As a pharmacy technician, you are not trained or licensed to advise customers with regard to medications and their use—this includes OTC drugs and diet supplements. Use your best judgment to determine whether a customer’s question exceeds the bounds of common pharmaceutical knowledge before answering. As a rule of thumb, refer to a pharmacist for any questions involving patient assessment; the proper administration, dosage, uses, or effects of a medication (whether prescription, OTC, or diet supplement); and for any questions that require a professional opinion or judgment.
Of course, a pharmacy technician should use their best judgment when providing customers with information. In the case of OTC medications, sometimes customers need basic information that is readily available on the OTC packaging. For example, a customer might ask what an analgesic is, what “enteric-coated’ means, or which alternative brands are available. These and other routine questions can be safely answered without referring the customer to the pharmacist.

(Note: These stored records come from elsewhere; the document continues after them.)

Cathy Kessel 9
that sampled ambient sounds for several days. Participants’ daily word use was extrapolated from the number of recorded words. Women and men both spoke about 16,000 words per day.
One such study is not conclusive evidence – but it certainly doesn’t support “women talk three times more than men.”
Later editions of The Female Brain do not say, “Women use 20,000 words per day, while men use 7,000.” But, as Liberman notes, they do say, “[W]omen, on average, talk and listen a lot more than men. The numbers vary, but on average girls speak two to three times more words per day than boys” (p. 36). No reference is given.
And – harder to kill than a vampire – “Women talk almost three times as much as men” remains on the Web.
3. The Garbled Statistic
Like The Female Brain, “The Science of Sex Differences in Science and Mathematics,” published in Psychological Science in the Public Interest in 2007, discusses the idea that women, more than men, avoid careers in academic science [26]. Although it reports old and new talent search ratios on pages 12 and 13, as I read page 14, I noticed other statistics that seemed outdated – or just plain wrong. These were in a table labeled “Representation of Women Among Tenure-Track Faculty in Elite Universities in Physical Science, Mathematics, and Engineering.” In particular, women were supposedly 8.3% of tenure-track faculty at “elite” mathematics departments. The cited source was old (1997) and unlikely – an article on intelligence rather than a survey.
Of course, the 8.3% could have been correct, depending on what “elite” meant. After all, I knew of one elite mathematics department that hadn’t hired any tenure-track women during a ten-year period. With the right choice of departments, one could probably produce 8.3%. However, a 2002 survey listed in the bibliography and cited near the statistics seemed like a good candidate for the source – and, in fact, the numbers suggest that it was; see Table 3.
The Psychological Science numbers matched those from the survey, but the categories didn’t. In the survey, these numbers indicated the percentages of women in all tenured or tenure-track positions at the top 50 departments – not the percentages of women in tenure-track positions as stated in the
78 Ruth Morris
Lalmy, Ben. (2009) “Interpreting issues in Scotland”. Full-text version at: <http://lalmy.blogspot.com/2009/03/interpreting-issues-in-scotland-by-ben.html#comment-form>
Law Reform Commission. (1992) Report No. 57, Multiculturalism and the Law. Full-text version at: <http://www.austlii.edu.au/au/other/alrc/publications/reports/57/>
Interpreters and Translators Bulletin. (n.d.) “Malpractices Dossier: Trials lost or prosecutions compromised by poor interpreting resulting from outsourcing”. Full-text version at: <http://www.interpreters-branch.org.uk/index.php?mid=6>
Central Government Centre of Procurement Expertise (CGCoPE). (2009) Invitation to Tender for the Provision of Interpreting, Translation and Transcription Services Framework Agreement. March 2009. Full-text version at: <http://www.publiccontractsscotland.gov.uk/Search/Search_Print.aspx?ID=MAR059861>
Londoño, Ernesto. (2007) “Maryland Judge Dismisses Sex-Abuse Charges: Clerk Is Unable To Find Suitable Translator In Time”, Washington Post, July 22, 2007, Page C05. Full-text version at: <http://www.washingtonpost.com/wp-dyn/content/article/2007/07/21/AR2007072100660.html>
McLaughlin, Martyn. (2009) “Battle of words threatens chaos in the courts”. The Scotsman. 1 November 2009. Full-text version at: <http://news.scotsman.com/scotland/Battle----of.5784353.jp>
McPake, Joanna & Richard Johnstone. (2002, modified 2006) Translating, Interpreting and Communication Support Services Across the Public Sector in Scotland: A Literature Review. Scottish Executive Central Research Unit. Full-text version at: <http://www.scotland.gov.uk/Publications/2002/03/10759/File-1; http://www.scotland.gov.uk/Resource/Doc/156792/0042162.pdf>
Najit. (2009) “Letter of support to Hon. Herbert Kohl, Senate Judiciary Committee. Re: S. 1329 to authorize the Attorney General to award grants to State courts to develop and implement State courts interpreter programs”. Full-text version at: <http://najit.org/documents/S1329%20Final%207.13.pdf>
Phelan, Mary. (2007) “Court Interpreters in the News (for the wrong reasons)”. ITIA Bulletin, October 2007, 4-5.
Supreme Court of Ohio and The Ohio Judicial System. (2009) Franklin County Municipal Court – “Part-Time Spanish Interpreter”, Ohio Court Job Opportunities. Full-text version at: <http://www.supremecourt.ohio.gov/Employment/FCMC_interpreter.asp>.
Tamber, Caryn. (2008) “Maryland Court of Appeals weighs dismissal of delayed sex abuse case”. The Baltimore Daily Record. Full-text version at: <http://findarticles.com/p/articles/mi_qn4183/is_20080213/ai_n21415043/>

Do not be afraid to admit your lack of expertise. Customers will appreciate that you are concerned enough to make sure they receive accurate information. When a question deals with the effects or administration of a medication, ask the customer to wait for a moment while you get someone who can provide a professional answer to the question. In some instances, you may provide medication-related information when providing refills and when directed to do so by a pharmacist.
When in doubt, ask the pharmacy manager! It’s always better to be safe than sorry.